For this exercise, reproduce the records exactly as they stand and do not carry any images over.

#### RECORDS PROVIDED ####

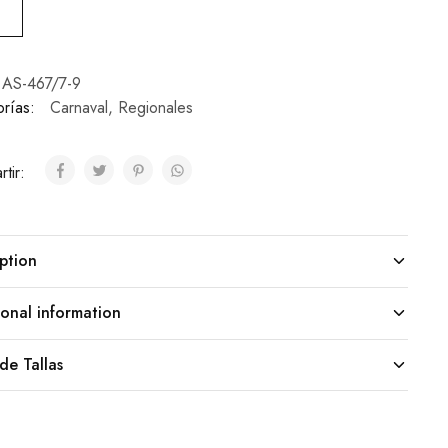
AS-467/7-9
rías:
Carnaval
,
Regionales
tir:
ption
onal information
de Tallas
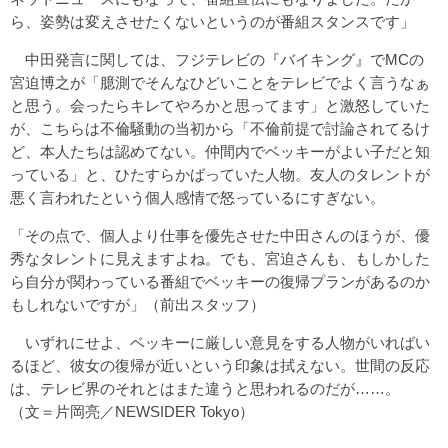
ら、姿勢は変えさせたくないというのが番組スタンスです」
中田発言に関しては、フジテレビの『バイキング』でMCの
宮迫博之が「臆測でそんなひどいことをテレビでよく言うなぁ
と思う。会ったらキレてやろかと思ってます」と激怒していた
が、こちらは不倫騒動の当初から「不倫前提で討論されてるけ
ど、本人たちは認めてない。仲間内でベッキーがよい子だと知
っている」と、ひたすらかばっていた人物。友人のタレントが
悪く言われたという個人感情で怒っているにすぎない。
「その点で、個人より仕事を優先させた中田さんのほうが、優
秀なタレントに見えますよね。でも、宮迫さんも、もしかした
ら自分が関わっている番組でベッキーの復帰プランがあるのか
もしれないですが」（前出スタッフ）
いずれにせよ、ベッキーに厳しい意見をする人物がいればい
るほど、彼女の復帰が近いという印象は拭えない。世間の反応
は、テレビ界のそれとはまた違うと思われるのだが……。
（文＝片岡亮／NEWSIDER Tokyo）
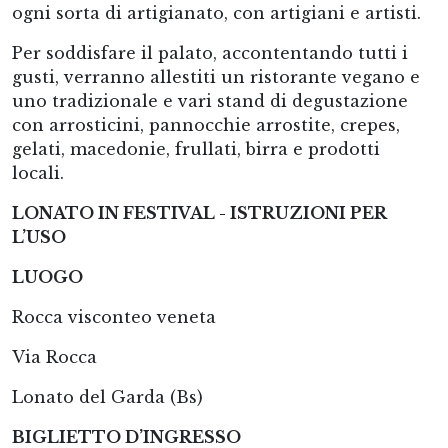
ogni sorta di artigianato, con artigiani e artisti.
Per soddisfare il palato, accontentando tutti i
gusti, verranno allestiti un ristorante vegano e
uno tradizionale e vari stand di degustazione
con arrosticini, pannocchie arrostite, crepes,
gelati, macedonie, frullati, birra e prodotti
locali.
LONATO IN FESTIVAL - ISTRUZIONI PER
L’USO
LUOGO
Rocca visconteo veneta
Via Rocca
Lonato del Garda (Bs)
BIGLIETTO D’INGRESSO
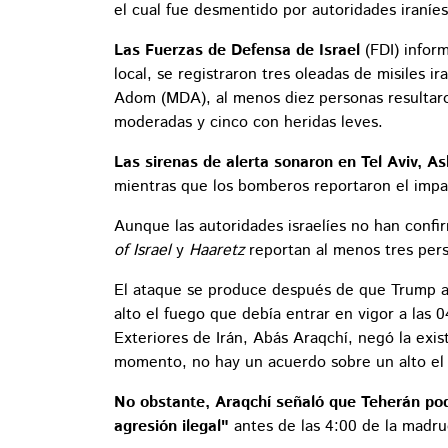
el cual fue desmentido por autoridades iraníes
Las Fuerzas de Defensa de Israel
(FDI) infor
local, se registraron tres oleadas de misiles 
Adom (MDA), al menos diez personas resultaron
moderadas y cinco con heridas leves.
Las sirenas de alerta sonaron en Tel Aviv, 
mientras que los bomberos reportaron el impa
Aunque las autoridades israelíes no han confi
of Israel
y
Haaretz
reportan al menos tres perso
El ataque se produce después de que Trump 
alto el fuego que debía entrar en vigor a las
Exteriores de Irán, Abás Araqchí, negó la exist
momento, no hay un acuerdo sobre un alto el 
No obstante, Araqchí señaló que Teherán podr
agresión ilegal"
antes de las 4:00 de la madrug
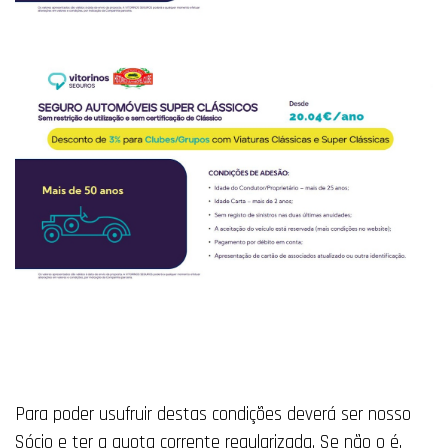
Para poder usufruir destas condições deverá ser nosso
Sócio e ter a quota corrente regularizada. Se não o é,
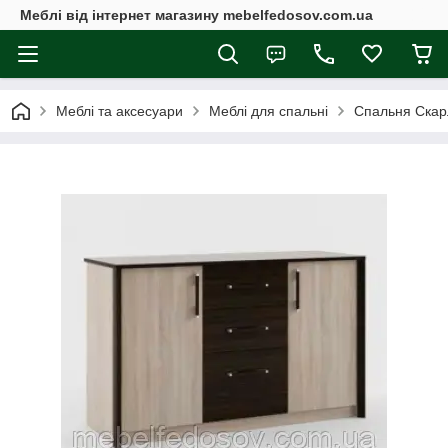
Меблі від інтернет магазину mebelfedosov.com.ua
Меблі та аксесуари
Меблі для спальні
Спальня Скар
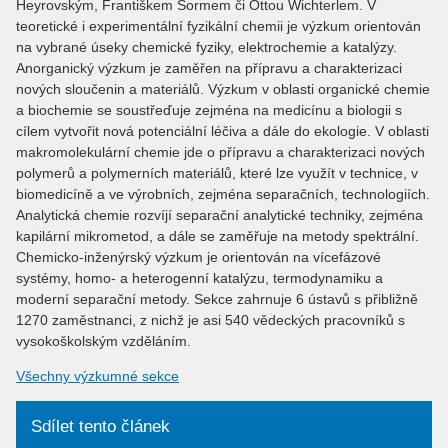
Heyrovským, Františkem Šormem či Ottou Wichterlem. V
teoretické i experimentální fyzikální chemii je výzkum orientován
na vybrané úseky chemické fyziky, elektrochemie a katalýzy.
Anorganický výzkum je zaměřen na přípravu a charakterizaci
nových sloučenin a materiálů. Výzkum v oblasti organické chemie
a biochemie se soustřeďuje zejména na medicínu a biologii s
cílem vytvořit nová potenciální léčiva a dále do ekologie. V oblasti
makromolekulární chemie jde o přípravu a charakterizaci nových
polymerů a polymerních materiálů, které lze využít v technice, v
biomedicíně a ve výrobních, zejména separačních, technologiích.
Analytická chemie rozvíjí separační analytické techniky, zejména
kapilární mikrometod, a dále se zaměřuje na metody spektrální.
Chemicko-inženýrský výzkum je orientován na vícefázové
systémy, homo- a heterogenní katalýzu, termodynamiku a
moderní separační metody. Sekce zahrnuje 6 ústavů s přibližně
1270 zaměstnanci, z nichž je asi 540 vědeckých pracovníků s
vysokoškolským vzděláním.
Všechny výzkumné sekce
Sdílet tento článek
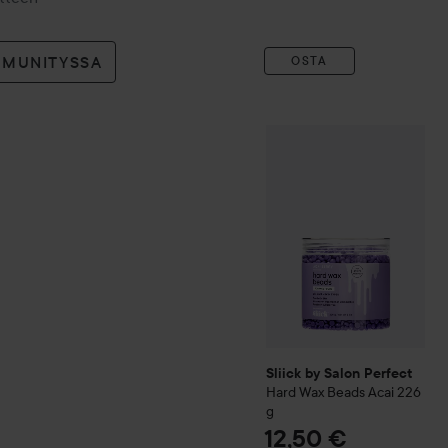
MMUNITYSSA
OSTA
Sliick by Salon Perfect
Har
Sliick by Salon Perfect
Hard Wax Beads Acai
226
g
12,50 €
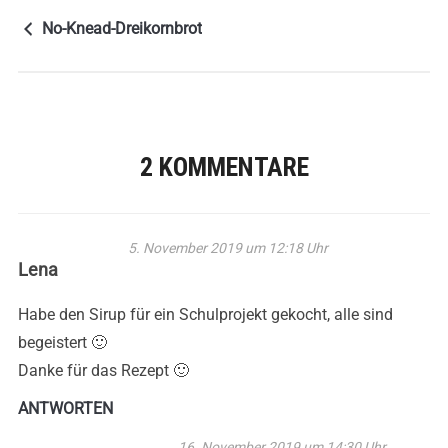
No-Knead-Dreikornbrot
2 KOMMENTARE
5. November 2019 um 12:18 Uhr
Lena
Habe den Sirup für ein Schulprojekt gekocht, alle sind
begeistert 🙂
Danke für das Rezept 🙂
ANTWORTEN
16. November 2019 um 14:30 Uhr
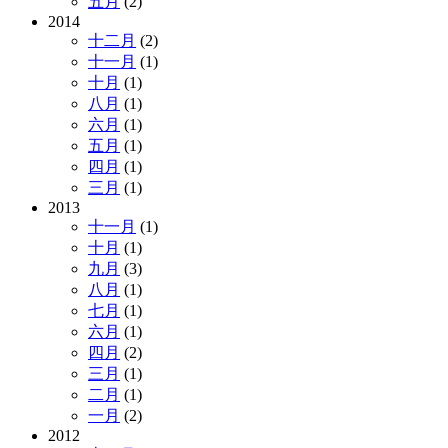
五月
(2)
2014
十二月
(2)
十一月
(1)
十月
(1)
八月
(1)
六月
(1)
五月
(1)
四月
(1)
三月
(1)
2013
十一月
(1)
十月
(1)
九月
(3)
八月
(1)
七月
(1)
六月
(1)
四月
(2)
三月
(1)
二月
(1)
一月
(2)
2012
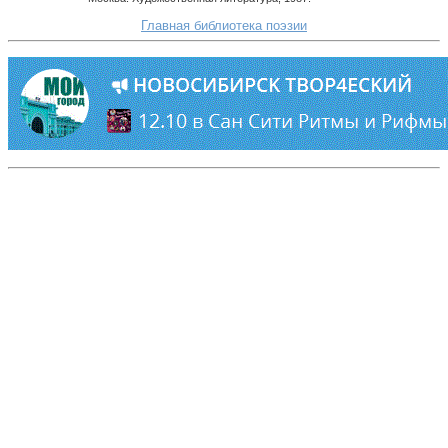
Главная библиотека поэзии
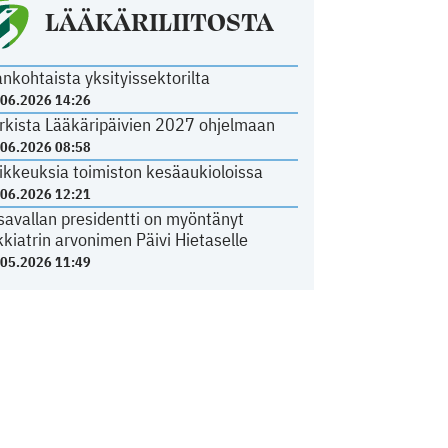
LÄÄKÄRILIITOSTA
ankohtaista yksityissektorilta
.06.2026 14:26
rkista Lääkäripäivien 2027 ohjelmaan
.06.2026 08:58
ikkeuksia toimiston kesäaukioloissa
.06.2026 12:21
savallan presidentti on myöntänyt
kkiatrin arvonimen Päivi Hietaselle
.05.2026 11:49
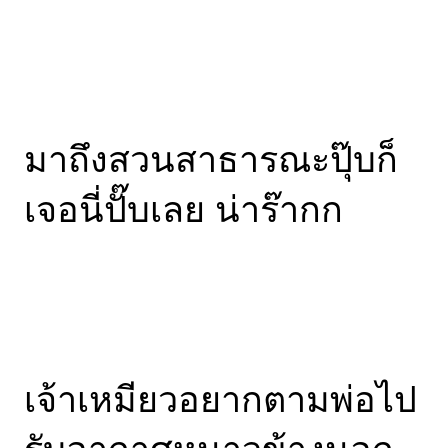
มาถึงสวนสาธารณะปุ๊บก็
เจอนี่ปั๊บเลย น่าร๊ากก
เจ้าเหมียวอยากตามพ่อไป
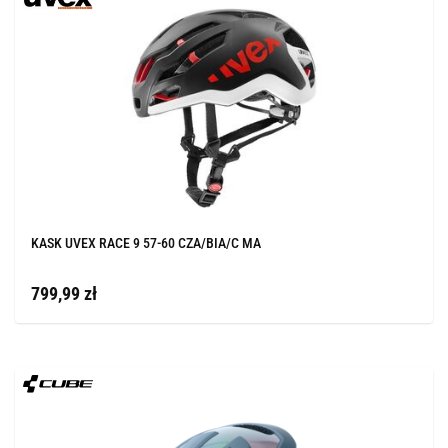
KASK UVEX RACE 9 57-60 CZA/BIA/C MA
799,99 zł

####

* ANSWER TO THIS TASK:
AS-467/7-9
rías:
Carnaval
,
Regionales
tir:
ption
onal information
de Tallas
ら、姿勢は変えさせたくないというのが番組スタンスです」
中田発言に関しては、フジテレビの『バイキング』でMCの
宮迫博之が「臆測でそんなひどいことをテレビでよく言うなぁ
と思う。会ったらキレてやろかと思ってます」と激怒していた
が、こちらは不倫騒動の当初から「不倫前提で討論されてるけ
ど、本人たちは認めてない。仲間内でベッキーがよい子だと知
っている」と、ひたすらかばっていた人物。友人のタレントが
悪く言われたという個人感情で怒っているにすぎない。
「その点で、個人より仕事を優先させた中田さんのほうが、優
秀なタレントに見えますよね。でも、宮迫さんも、もしかした
ら自分が関わっている番組でベッキーの復帰プランがあるのか
もしれないですが」（前出スタッフ）
いずれにせよ、ベッキーに厳しい意見をする人物がいればい
るほど、彼女の復帰が近いという印象は拭えない。世間の反応
は、テレビ界のそれとはまた違うと思われるのだが……。
（文＝片岡亮／NEWSIDER Tokyo）
ogni sorta di artigianato, con artigiani e artisti.
Per soddisfare il palato, accontentando tutti i
gusti, verranno allestiti un ristorante vegano e
uno tradizionale e vari stand di degustazione
con arrosticini, pannocchie arrostite, crepes,
gelati, macedonie, frullati, birra e prodotti
locali.
LONATO IN FESTIVAL - ISTRUZIONI PER
L’USO
LUOGO
Rocca visconteo veneta
Via Rocca
Lonato del Garda (Bs)
BIGLIETTO D’INGRESSO
el cual fue desmentido por autoridades iraníes
Las Fuerzas de Defensa de Israel
(FDI) infor
local, se registraron tres oleadas de misiles 
Adom (MDA), al menos diez personas resultaron
moderadas y cinco con heridas leves.
Las sirenas de alerta sonaron en Tel Aviv, 
mientras que los bomberos reportaron el impa
Aunque las autoridades israelíes no han confi
of Israel
y
Haaretz
reportan al menos tres perso
El ataque se produce después de que Trump 
alto el fuego que debía entrar en vigor a las
Exteriores de Irán, Abás Araqchí, negó la exist
momento, no hay un acuerdo sobre un alto el 
No obstante, Araqchí señaló que Teherán podr
agresión ilegal"
antes de las 4:00 de la madrug
Para poder usufruir destas condições deverá ser nosso
Sócio e ter a quota corrente regularizada. Se não o é,
Меблі від інтернет магазину mebelfedosov.com.ua
Меблі та аксесуари
Меблі для спальні
Спальня Скар
Heyrovským, Františkem Šormem či Ottou Wichterlem. V
teoretické i experimentální fyzikální chemii je výzkum orientován
na vybrané úseky chemické fyziky, elektrochemie a katalýzy.
Anorganický výzkum je zaměřen na přípravu a charakterizaci
nových sloučenin a materiálů. Výzkum v oblasti organické chemie
a biochemie se soustřeďuje zejména na medicínu a biologii s
cílem vytvořit nová potenciální léčiva a dále do ekologie. V oblasti
makromolekulární chemie jde o přípravu a charakterizaci nových
polymerů a polymerních materiálů, které lze využít v technice, v
biomedicíně a ve výrobních, zejména separačních, technologiích.
Analytická chemie rozvíjí separační analytické techniky, zejména
kapilární mikrometod, a dále se zaměřuje na metody spektrální.
Chemicko-inženýrský výzkum je orientován na vícefázové
systémy, homo- a heterogenní katalýzu, termodynamiku a
moderní separační metody. Sekce zahrnuje 6 ústavů s přibližně
1270 zaměstnanci, z nichž je asi 540 vědeckých pracovníků s
vysokoškolským vzděláním.
Všechny výzkumné sekce
Sdílet tento článek
MMUNITYSSA
OSTA
Sliick by Salon Perfect
Har
Sliick by Salon Perfect
Hard Wax Beads Acai
226
g
12,50 €
No-Knead-Dreikornbrot
2 KOMMENTARE
5. November 2019 um 12:18 Uhr
Lena
Habe den Sirup für ein Schulprojekt gekocht, alle sind
begeistert 🙂
Danke für das Rezept 🙂
ANTWORTEN
16. November 2019 um 14:30 Uhr
五月
(2)
2014
十二月
(2)
十一月
(1)
十月
(1)
八月
(1)
六月
(1)
五月
(1)
四月
(1)
三月
(1)
2013
十一月
(1)
十月
(1)
九月
(3)
八月
(1)
七月
(1)
六月
(1)
四月
(2)
三月
(1)
二月
(1)
一月
(2)
2012
Главная библиотека поэзии
LÄÄKÄRILIITOSTA
ankohtaista yksityissektorilta
.06.2026 14:26
rkista Lääkäripäivien 2027 ohjelmaan
.06.2026 08:58
ikkeuksia toimiston kesäaukioloissa
.06.2026 12:21
savallan presidentti on myöntänyt
kkiatrin arvonimen Päivi Hietaselle
.05.2026 11:49
มาถึงสวนสาธารณะปุ๊บก็
เจอนี่ปั๊บเลย น่าร๊ากก
เจ้าเหมียวอยากตามพ่อไป
KASK UVEX RACE 9 57-60 CZA/BIA/C MA
799,99 zł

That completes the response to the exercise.